Meandering around the website of the Cato Institute looking for the good stuff on George Selgin, I found a video of a talk he gave at the Heritage Foundation. It seemed a bit surprising that George would be giving a talk about reformation of the Federal Reserve hosted by Heritage and Jim DeMint personally.

The real surprise is that there wasn’t any discussion about NGDP crashing. And I had to sit through Lawrence Wright’s talk about the history of the Fed and the price level before getting to George. He seems like a very smart guy. But it made my head hurt. Not only because it didn’t make much sense, but also because after 100 years of complaints about the Fed’s supposed relationship to the price level, people like Lawrence White are still regurgitating the same worn out argument with what appears to be an attempt to get somewhere when there are much better arguments to be made.

Truthfully, I though George’s talk to be rather lackluster. I expected something more along the lines of the talk he gave at the Adam Smith Institute last year which was spectacular. But he touched on the point of the sterilization of the bank lending that was conducted in 2008, again making the argument that the Fed sopped up available liquidity to keep the failing institutions afloat which in turn contributed to the crash of NGDP, expanding the recession out of control. One could certainly make the argument that that particular mistake was not made because the Fed wasn’t concerned about the price level, but rather because it was concerned about that primarily while trying to “save the banks.”

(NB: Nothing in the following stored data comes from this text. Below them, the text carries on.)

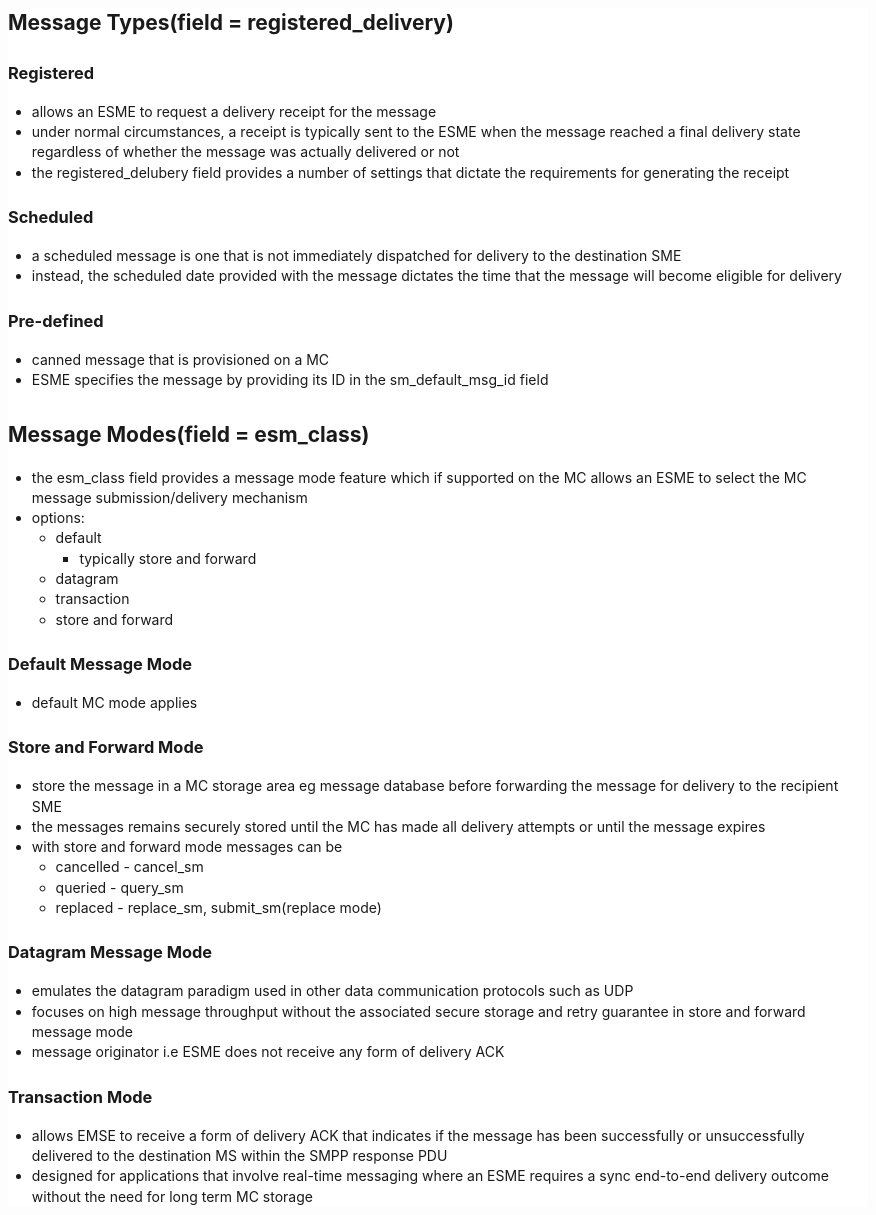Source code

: ## Message Types(field = registered_delivery)
### Registered
- allows an ESME to request a delivery receipt for the message
- under normal circumstances, a receipt is typically sent to the ESME when the message reached a final delivery state regardless of whether the message was actually delivered or not
- the registered_delubery field provides a number of settings that dictate the requirements for generating the receipt

### Scheduled
- a scheduled message is one that is not immediately dispatched for delivery to the destination SME
- instead, the scheduled date provided with the message dictates the time that the message will become eligible for delivery

### Pre-defined
- canned message that is provisioned on a MC
- ESME specifies the message by providing its ID in the sm_default_msg_id field

## Message Modes(field = esm_class)
- the esm_class field provides a message mode feature which if supported on the MC allows an ESME to select the MC message submission/delivery mechanism
- options:
    - default
        - typically store and forward
    - datagram
    - transaction
    - store and forward

### Default Message Mode
- default MC mode applies

### Store and Forward Mode
- store the message in a MC storage area eg message database before forwarding the message for delivery to the recipient SME
- the messages remains securely stored until the MC has made all delivery attempts or until the message expires
- with store and forward mode messages can be
    - cancelled - cancel_sm
    - queried - query_sm
    - replaced - replace_sm, submit_sm(replace mode)

### Datagram Message Mode
- emulates the datagram paradigm used in other data communication protocols such as UDP
- focuses on high message throughput without the associated secure storage and retry guarantee in store and forward message mode
- message originator i.e ESME does not receive any form of delivery ACK

### Transaction Mode
- allows EMSE to receive a form of delivery ACK that indicates if the message has been successfully or unsuccessfully delivered to the destination MS within the SMPP response PDU
- designed for applications that involve real-time messaging where an ESME requires a sync end-to-end delivery outcome without the need for long term MC storage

I talked about a hypothetical barter economy with apples and oranges in my last post and explained how the trade in apples and oranges could be affected by supply side happenings as an illustration that inflation is pretty much a fact of life even in an economy with no money at all.

Given that example, it’s astounding to me then, that inflation arguments are raised as illustration of how the Fed is an undesirable, tyrannical institution because of changes in the price level as if that is only argument to be made when, whether the sterilization of the bank lending in 2008 was done with eyes wide open to the possible effects or not, the consequences of such a policy to avoid inflation was indeed profoundly impactful to millions of people. If I wanted to “can the Fed,” the logical truth might work a whole lot better rather than chasing some relative notion of inflation that is, frankly, intellectually dishonest.

Yet it goes on and on as if it means something important. Perhaps I just don’t get the real point. Maybe it isn’t about the theft of a career and the fruits of a lifetime of labor for millions of people over the course of a year. No, paying a penny or a nickel more for something in a year to them, perhaps, is the real theft – never mind the real price. I want to just scream at them – it’s all nominal – ARGH!

Now that I’ve vented my ultra-frustrating experience of watching that video to the keyboard, maybe I’ll just have a beer and try to forget about it.